In the journal written by John W.Hayse and Argonne National Laboratory in the paper the author has do the research by using Monte Carlo Analysis in Ecological Risk Assessments. In this paper, the author had explained that, Monte Carlo Analysis could be very important because it able to evaluate the uncertainty and variability associated with risk assessments for contaminated sites. After the author had run through that test, and conclude that Morte Carlo is potentially a powerful tool for examining the effects of variability and uncertainly on the outcome of modeling calculations used in ERAs. Beside that this the journal also mention that the method able to provide the researcher probability of information for the uncertainly condition.
Again, there was another journal had run the research on Morte Carlo method to calculating or analysis the risk for certain project or area. It also proved that, Morte Carlo method has been widely used and has been acceptance by other researcher. Therefore those journal had provide that the reliable of Morte Carlo method. If the method is unreliable, it would be widely used for that researcher. As a result, Morte Carlo able to provide a good results in running risk analysis.
In the paper written by Susan R. Poulter, the paper had study about monte carlo simulation in environmental risk assessment. In the paper, it had mentioned that Morte Carlo has widely been used in environmental health and safety assessment. And the method has been promoted as part of a larger movement to incorporate "quantitative uncertainly analysis" into risk estimates that form the basisbfgvfd of environmental health and safety standards. In the paper the author also got mentioned about the Morte Carlo able to bring more information and more sophisticated uncertainty analysis into risk assessment.
From the paper, can clearly know that the Monte Carlo method had one important advantage where that traditional method unable to provide there is the Monte Carlo able to bringing information at uncertainly condition. Therefore it is very suitable to use in portfolio to calculate the VaR. Because, as a commonsense, when running a portfolio there is many uncertainly in the market like market risk, inflation risk, interest risk and also exchange risk. Those risks are come from uncertainly condition, and the Monte Carlo had fulfilled the requirement, that was the reason for why this paper will choose Monte Carlo as a method to calculate the VaR.

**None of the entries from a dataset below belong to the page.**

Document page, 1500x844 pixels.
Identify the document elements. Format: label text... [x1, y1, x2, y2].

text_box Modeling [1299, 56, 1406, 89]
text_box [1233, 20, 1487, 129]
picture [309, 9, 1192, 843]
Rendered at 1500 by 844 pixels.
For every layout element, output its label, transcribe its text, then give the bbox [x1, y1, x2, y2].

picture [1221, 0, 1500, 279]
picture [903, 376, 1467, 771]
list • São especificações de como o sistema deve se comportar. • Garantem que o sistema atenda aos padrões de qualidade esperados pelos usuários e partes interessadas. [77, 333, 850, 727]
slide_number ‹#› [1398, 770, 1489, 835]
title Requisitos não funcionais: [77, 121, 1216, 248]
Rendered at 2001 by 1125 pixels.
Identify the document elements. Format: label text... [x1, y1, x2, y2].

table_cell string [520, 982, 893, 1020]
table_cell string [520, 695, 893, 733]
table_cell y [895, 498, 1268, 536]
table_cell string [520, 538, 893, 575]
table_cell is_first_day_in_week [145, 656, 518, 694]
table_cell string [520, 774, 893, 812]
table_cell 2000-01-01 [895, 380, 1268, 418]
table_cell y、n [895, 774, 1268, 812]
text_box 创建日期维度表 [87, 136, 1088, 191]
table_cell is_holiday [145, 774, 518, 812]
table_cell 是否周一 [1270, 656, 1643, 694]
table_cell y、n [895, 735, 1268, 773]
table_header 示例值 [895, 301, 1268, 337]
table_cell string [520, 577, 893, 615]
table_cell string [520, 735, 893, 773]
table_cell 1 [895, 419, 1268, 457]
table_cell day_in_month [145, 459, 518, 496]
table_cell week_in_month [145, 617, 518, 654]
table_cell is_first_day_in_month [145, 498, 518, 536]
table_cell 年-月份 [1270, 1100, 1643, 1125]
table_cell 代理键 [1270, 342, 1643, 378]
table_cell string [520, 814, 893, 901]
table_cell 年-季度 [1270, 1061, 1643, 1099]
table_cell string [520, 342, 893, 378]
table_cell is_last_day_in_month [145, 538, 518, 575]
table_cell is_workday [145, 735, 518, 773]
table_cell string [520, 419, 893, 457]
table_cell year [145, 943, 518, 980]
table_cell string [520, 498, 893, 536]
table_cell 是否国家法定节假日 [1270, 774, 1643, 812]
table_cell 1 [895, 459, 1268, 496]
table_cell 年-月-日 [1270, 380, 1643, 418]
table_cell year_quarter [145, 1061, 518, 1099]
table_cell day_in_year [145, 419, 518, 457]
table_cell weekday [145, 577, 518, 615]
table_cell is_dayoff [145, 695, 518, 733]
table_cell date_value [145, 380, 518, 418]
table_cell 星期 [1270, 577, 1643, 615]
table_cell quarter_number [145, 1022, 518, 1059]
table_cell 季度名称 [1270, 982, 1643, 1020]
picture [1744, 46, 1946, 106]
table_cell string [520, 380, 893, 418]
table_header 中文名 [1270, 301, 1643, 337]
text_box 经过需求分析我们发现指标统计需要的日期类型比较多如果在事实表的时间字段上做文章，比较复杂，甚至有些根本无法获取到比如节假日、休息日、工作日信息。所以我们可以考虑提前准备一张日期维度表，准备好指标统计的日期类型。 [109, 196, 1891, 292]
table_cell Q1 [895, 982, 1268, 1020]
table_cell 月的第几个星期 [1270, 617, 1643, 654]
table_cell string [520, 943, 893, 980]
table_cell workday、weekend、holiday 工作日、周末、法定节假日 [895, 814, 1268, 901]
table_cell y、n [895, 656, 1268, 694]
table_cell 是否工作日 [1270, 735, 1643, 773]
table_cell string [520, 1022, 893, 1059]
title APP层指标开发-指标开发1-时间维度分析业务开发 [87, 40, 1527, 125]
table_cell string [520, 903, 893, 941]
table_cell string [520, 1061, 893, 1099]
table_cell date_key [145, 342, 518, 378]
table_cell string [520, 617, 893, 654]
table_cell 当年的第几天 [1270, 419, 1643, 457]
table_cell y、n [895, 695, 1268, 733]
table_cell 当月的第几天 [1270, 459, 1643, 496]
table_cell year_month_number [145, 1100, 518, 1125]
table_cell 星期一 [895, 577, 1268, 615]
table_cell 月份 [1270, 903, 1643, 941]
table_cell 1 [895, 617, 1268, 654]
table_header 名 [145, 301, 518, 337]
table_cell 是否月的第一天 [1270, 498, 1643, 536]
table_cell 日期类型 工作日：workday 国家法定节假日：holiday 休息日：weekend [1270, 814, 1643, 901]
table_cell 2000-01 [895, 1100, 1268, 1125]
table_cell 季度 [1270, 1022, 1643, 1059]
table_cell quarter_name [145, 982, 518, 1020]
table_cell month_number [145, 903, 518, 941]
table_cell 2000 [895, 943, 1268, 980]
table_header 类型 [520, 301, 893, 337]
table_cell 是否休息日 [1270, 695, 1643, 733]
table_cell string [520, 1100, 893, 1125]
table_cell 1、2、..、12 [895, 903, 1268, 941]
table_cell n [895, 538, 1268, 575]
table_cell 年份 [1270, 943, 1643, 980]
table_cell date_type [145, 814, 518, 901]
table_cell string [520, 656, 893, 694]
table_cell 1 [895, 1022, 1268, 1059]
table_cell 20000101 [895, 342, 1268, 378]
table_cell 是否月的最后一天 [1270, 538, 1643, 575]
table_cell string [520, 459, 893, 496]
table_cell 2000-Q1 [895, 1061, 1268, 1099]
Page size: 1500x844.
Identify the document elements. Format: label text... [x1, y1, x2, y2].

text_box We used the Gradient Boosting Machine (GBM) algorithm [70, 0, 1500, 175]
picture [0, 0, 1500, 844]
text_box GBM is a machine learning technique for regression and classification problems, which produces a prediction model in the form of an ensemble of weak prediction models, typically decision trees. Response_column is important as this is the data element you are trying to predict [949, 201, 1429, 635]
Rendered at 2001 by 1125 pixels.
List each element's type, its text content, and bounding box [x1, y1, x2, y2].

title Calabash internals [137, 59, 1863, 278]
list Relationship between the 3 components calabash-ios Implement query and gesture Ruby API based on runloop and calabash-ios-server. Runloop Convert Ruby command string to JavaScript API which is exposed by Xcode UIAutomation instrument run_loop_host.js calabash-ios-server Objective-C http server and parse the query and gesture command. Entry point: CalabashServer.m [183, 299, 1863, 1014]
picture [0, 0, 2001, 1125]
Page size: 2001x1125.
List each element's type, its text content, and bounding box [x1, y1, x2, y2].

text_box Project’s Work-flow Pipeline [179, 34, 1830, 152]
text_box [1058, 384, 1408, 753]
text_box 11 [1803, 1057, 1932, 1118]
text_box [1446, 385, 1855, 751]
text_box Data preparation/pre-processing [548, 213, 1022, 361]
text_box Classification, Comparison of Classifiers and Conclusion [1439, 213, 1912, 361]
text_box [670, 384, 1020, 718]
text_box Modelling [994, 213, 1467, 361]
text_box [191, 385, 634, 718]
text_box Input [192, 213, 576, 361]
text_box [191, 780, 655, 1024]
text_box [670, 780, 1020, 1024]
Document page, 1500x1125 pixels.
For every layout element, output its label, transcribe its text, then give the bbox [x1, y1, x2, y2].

In the journal written by Dr. Ing Tilo Nemuth and Bilfinger Berger Nigeria GmbH and Wiesbaden had mention in their journal that Morte carlo method is much more significant compare with other traditional risk analysis method. Other than that, in the paper written by Pavel Veretennikov, the paper is study about acceleration of Monte Carlo methods when calculating VAR, ES and PFE. In the paper it mention that Monte Carlo methods can provide the result for researcher in a more efficient and affectivity way.
Therefore had proved that, Monte Carlo method is much better than other risk analysis method, but not to mentioned that it is the best method however it is one of the affectivity and efficient method. The word efficient is very important when we doing any portfolio, because with the efficient attitude able release there is any risk occur in the portfolio and able to avoid or know about it. From there, investor can try to reduce the loss. As a result, based on those evidence provide by those past researcher, had state that Monte Carlo is one of the trustable and reliable method to calculating out the VaR value.